WHAT TO PRODUCE: Each entry should be written out once more, exactly as given below.

====== SUPPLIED INFORMATION ======

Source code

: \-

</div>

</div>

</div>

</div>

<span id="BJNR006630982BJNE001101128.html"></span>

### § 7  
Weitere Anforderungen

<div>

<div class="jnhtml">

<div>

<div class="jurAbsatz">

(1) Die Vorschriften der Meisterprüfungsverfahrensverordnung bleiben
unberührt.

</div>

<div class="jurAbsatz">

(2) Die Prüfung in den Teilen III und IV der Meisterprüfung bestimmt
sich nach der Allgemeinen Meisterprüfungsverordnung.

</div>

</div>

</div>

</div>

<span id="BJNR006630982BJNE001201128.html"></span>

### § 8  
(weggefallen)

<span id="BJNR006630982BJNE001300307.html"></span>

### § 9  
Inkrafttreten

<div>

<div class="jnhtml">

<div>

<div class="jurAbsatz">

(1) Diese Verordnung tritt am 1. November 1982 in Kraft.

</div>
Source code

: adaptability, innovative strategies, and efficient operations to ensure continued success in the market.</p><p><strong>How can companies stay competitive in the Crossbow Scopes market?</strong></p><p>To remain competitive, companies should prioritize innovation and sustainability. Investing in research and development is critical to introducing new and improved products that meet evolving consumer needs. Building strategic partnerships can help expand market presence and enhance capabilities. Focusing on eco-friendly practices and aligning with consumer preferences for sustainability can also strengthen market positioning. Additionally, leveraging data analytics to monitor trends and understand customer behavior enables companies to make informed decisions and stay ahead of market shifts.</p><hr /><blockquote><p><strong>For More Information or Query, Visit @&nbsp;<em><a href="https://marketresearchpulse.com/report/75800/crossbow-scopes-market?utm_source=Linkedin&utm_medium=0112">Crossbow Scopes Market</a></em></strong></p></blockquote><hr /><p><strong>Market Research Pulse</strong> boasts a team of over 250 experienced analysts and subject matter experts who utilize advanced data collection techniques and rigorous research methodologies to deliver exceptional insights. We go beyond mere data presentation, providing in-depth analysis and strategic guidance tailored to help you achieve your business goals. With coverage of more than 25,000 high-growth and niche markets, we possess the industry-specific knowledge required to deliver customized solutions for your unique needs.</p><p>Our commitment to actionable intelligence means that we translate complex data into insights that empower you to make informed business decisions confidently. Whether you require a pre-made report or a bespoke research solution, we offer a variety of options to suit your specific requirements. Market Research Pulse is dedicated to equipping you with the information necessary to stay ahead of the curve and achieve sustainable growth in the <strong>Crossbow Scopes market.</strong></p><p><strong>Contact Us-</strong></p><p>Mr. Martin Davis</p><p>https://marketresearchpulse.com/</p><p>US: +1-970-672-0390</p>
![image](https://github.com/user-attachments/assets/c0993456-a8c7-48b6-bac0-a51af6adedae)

======

RESULT:
Source code

: \-

</div>

</div>

</div>

</div>

<span id="BJNR006630982BJNE001101128.html"></span>

### § 7  
Weitere Anforderungen

<div>

<div class="jnhtml">

<div>

<div class="jurAbsatz">

(1) Die Vorschriften der Meisterprüfungsverfahrensverordnung bleiben
unberührt.

</div>

<div class="jurAbsatz">

(2) Die Prüfung in den Teilen III und IV der Meisterprüfung bestimmt
sich nach der Allgemeinen Meisterprüfungsverordnung.

</div>

</div>

</div>

</div>

<span id="BJNR006630982BJNE001201128.html"></span>

### § 8  
(weggefallen)

<span id="BJNR006630982BJNE001300307.html"></span>

### § 9  
Inkrafttreten

<div>

<div class="jnhtml">

<div>

<div class="jurAbsatz">

(1) Diese Verordnung tritt am 1. November 1982 in Kraft.

</div>
Source code

: adaptability, innovative strategies, and efficient operations to ensure continued success in the market.</p><p><strong>How can companies stay competitive in the Crossbow Scopes market?</strong></p><p>To remain competitive, companies should prioritize innovation and sustainability. Investing in research and development is critical to introducing new and improved products that meet evolving consumer needs. Building strategic partnerships can help expand market presence and enhance capabilities. Focusing on eco-friendly practices and aligning with consumer preferences for sustainability can also strengthen market positioning. Additionally, leveraging data analytics to monitor trends and understand customer behavior enables companies to make informed decisions and stay ahead of market shifts.</p><hr /><blockquote><p><strong>For More Information or Query, Visit @&nbsp;<em><a href="https://marketresearchpulse.com/report/75800/crossbow-scopes-market?utm_source=Linkedin&utm_medium=0112">Crossbow Scopes Market</a></em></strong></p></blockquote><hr /><p><strong>Market Research Pulse</strong> boasts a team of over 250 experienced analysts and subject matter experts who utilize advanced data collection techniques and rigorous research methodologies to deliver exceptional insights. We go beyond mere data presentation, providing in-depth analysis and strategic guidance tailored to help you achieve your business goals. With coverage of more than 25,000 high-growth and niche markets, we possess the industry-specific knowledge required to deliver customized solutions for your unique needs.</p><p>Our commitment to actionable intelligence means that we translate complex data into insights that empower you to make informed business decisions confidently. Whether you require a pre-made report or a bespoke research solution, we offer a variety of options to suit your specific requirements. Market Research Pulse is dedicated to equipping you with the information necessary to stay ahead of the curve and achieve sustainable growth in the <strong>Crossbow Scopes market.</strong></p><p><strong>Contact Us-</strong></p><p>Mr. Martin Davis</p><p>https://marketresearchpulse.com/</p><p>US: +1-970-672-0390</p>
![image](https://github.com/user-attachments/assets/c0993456-a8c7-48b6-bac0-a51af6adedae)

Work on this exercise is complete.